(What this task involves)
Starting at the first line of the data below, write out each line exactly until you reach the line containing "2. On 8 February", and include that line too.

++++++

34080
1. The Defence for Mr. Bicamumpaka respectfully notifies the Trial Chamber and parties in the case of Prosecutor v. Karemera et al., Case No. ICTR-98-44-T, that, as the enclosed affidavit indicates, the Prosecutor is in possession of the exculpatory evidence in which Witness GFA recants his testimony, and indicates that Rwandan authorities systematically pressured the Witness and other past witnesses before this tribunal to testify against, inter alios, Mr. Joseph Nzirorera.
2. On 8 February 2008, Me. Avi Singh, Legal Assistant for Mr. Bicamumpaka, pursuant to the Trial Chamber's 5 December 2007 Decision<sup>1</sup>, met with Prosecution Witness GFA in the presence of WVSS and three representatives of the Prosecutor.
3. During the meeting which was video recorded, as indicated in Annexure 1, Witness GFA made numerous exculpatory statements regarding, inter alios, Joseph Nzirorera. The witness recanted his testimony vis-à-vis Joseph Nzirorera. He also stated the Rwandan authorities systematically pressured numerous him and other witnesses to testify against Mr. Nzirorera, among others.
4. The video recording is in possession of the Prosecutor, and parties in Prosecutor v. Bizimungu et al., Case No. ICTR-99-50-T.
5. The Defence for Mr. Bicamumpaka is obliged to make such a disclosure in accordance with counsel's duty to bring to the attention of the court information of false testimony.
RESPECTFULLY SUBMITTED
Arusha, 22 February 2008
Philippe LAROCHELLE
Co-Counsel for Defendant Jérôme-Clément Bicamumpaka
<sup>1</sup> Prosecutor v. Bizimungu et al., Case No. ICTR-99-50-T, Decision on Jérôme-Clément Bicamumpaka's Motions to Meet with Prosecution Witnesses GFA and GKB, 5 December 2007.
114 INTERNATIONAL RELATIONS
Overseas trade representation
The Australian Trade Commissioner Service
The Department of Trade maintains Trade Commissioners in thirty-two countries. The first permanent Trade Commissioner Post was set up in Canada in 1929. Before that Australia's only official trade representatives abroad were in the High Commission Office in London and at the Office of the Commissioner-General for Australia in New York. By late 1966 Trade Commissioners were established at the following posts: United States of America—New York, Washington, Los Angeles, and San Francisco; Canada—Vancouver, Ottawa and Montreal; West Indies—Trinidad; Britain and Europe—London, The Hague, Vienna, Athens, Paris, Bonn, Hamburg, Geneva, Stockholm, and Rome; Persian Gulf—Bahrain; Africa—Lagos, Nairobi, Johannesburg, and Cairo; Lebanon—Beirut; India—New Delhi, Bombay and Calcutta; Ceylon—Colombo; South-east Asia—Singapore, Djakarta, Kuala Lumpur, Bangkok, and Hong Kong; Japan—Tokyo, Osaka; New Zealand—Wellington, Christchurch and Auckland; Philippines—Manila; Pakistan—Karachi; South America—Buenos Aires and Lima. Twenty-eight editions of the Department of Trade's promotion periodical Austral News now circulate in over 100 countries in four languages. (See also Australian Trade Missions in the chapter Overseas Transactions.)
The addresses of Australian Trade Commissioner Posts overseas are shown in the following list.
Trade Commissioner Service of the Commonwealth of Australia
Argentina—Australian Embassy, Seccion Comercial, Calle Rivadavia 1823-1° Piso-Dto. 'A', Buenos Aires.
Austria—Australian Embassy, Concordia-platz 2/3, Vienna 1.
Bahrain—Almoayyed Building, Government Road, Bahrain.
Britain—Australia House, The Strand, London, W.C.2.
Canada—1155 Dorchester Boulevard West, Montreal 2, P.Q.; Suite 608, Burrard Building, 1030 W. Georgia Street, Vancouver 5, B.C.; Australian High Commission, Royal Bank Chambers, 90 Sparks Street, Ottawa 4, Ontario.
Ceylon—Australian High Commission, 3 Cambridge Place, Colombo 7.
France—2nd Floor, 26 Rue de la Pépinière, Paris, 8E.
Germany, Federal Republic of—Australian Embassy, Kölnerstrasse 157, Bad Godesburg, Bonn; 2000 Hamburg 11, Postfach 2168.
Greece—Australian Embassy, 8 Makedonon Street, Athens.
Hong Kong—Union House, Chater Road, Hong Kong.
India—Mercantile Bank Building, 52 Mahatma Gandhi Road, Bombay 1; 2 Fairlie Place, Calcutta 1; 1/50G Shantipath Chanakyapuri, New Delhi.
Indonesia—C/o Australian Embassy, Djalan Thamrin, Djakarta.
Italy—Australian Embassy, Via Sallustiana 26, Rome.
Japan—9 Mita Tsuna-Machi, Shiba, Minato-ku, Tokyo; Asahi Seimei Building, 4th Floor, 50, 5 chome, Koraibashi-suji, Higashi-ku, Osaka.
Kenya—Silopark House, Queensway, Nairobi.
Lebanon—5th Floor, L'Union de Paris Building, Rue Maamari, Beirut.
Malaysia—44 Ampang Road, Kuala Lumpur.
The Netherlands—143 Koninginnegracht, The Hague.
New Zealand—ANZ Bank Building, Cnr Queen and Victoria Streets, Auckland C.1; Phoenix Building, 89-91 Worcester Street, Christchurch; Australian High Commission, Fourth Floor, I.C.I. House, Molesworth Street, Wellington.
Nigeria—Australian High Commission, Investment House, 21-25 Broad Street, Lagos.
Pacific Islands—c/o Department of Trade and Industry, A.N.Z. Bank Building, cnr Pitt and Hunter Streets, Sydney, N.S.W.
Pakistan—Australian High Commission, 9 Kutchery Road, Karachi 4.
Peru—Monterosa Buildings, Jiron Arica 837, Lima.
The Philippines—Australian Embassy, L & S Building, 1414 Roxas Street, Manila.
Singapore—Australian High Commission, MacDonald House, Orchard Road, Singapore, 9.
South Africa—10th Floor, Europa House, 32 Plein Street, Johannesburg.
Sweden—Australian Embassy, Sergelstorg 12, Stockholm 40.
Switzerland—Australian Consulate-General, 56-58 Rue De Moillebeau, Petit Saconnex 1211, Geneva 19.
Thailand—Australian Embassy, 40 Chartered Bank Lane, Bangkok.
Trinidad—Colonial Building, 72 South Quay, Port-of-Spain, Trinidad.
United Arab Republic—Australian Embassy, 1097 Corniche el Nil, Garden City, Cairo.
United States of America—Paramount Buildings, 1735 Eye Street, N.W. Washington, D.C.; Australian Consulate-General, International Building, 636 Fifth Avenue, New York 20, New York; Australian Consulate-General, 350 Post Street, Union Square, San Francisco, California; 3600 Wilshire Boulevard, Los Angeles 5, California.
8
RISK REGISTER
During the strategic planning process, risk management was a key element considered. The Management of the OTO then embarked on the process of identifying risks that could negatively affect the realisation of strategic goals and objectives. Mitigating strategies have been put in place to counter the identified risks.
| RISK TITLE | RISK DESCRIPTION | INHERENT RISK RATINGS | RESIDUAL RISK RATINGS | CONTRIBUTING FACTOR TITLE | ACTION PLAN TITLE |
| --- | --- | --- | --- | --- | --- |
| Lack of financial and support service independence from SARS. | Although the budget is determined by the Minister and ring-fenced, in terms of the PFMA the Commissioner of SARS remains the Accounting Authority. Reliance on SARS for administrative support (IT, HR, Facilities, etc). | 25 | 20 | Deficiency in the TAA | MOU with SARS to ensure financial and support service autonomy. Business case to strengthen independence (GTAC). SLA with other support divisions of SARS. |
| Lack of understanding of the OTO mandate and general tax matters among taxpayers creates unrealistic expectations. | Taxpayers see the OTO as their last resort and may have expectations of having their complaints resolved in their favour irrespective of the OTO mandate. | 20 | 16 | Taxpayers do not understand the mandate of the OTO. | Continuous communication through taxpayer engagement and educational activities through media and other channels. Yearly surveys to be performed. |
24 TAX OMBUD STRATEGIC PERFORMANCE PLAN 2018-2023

++++++

(Exercise response)
34080
1. The Defence for Mr. Bicamumpaka respectfully notifies the Trial Chamber and parties in the case of Prosecutor v. Karemera et al., Case No. ICTR-98-44-T, that, as the enclosed affidavit indicates, the Prosecutor is in possession of the exculpatory evidence in which Witness GFA recants his testimony, and indicates that Rwandan authorities systematically pressured the Witness and other past witnesses before this tribunal to testify against, inter alios, Mr. Joseph Nzirorera.
2. On 8 February 2008, Me. Avi Singh, Legal Assistant for Mr. Bicamumpaka, pursuant to the Trial Chamber's 5 December 2007 Decision<sup>1</sup>, met with Prosecution Witness GFA in the presence of WVSS and three representatives of the Prosecutor.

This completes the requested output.